%%
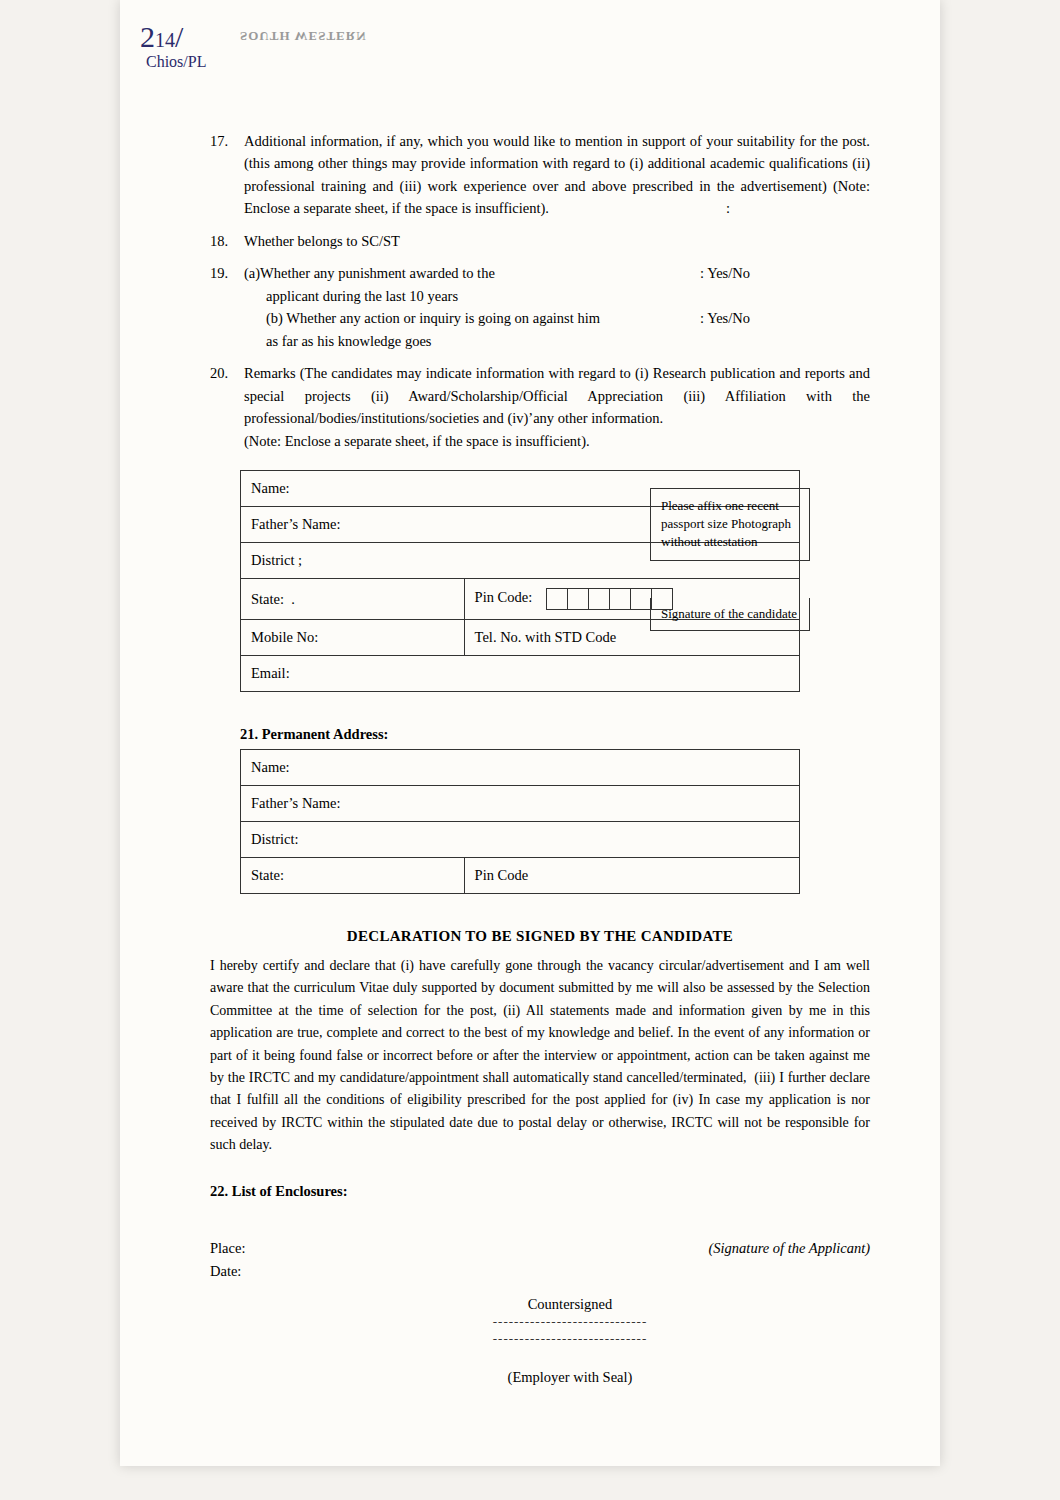SOUTH WESTERN
214/Chios/PL
17. Additional information, if any, which you would like to mention in support of your suitability for the post. (this among other things may provide information with regard to (i) additional academic qualifications (ii) professional training and (iii) work experience over and above prescribed in the advertisement) (Note: Enclose a separate sheet, if the space is insufficient). :
18. Whether belongs to SC/ST
19. (a)Whether any punishment awarded to the : Yes/No applicant during the last 10 years (b) Whether any action or inquiry is going on against him : Yes/No as far as his knowledge goes
20. Remarks (The candidates may indicate information with regard to (i) Research publication and reports and special projects (ii) Award/Scholarship/Official Appreciation (iii) Affiliation with the professional/bodies/institutions/societies and (iv)’any other information.
(Note: Enclose a separate sheet, if the space is insufficient).
| Name: |
| Father’s Name: |
| District ; |
| State: . | Pin Code: |
| Mobile No: | Tel. No. with STD Code |
| Email: |
Please affix one recent passport size Photograph without attestation
Signature of the candidate
21. Permanent Address:
| Name: |
| Father’s Name: |
| District: |
| State: | Pin Code |
DECLARATION TO BE SIGNED BY THE CANDIDATE
I hereby certify and declare that (i) have carefully gone through the vacancy circular/advertisement and I am well aware that the curriculum Vitae duly supported by document submitted by me will also be assessed by the Selection Committee at the time of selection for the post, (ii) All statements made and information given by me in this application are true, complete and correct to the best of my knowledge and belief. In the event of any information or part of it being found false or incorrect before or after the interview or appointment, action can be taken against me by the IRCTC and my candidature/appointment shall automatically stand cancelled/terminated, (iii) I further declare that I fulfill all the conditions of eligibility prescribed for the post applied for (iv) In case my application is nor received by IRCTC within the stipulated date due to postal delay or otherwise, IRCTC will not be responsible for such delay.
22. List of Enclosures:
Place:
Date:
(Signature of the Applicant)
Countersigned
-----------------------------
-----------------------------
(Employer with Seal)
%%
### Work task
When you repeat the data, keep every line exact and drop the images.

### Response box
SOUTH WESTERN
214/Chios/PL
17. Additional information, if any, which you would like to mention in support of your suitability for the post. (this among other things may provide information with regard to (i) additional academic qualifications (ii) professional training and (iii) work experience over and above prescribed in the advertisement) (Note: Enclose a separate sheet, if the space is insufficient). :
18. Whether belongs to SC/ST
19. (a)Whether any punishment awarded to the : Yes/No applicant during the last 10 years (b) Whether any action or inquiry is going on against him : Yes/No as far as his knowledge goes
20. Remarks (The candidates may indicate information with regard to (i) Research publication and reports and special projects (ii) Award/Scholarship/Official Appreciation (iii) Affiliation with the professional/bodies/institutions/societies and (iv)’any other information.
(Note: Enclose a separate sheet, if the space is insufficient).
| Name: |
| Father’s Name: |
| District ; |
| State: . | Pin Code: |
| Mobile No: | Tel. No. with STD Code |
| Email: |
Please affix one recent passport size Photograph without attestation
Signature of the candidate
21. Permanent Address:
| Name: |
| Father’s Name: |
| District: |
| State: | Pin Code |
DECLARATION TO BE SIGNED BY THE CANDIDATE
I hereby certify and declare that (i) have carefully gone through the vacancy circular/advertisement and I am well aware that the curriculum Vitae duly supported by document submitted by me will also be assessed by the Selection Committee at the time of selection for the post, (ii) All statements made and information given by me in this application are true, complete and correct to the best of my knowledge and belief. In the event of any information or part of it being found false or incorrect before or after the interview or appointment, action can be taken against me by the IRCTC and my candidature/appointment shall automatically stand cancelled/terminated, (iii) I further declare that I fulfill all the conditions of eligibility prescribed for the post applied for (iv) In case my application is nor received by IRCTC within the stipulated date due to postal delay or otherwise, IRCTC will not be responsible for such delay.
22. List of Enclosures:
Place:
Date:
(Signature of the Applicant)
Countersigned
-----------------------------
-----------------------------
(Employer with Seal)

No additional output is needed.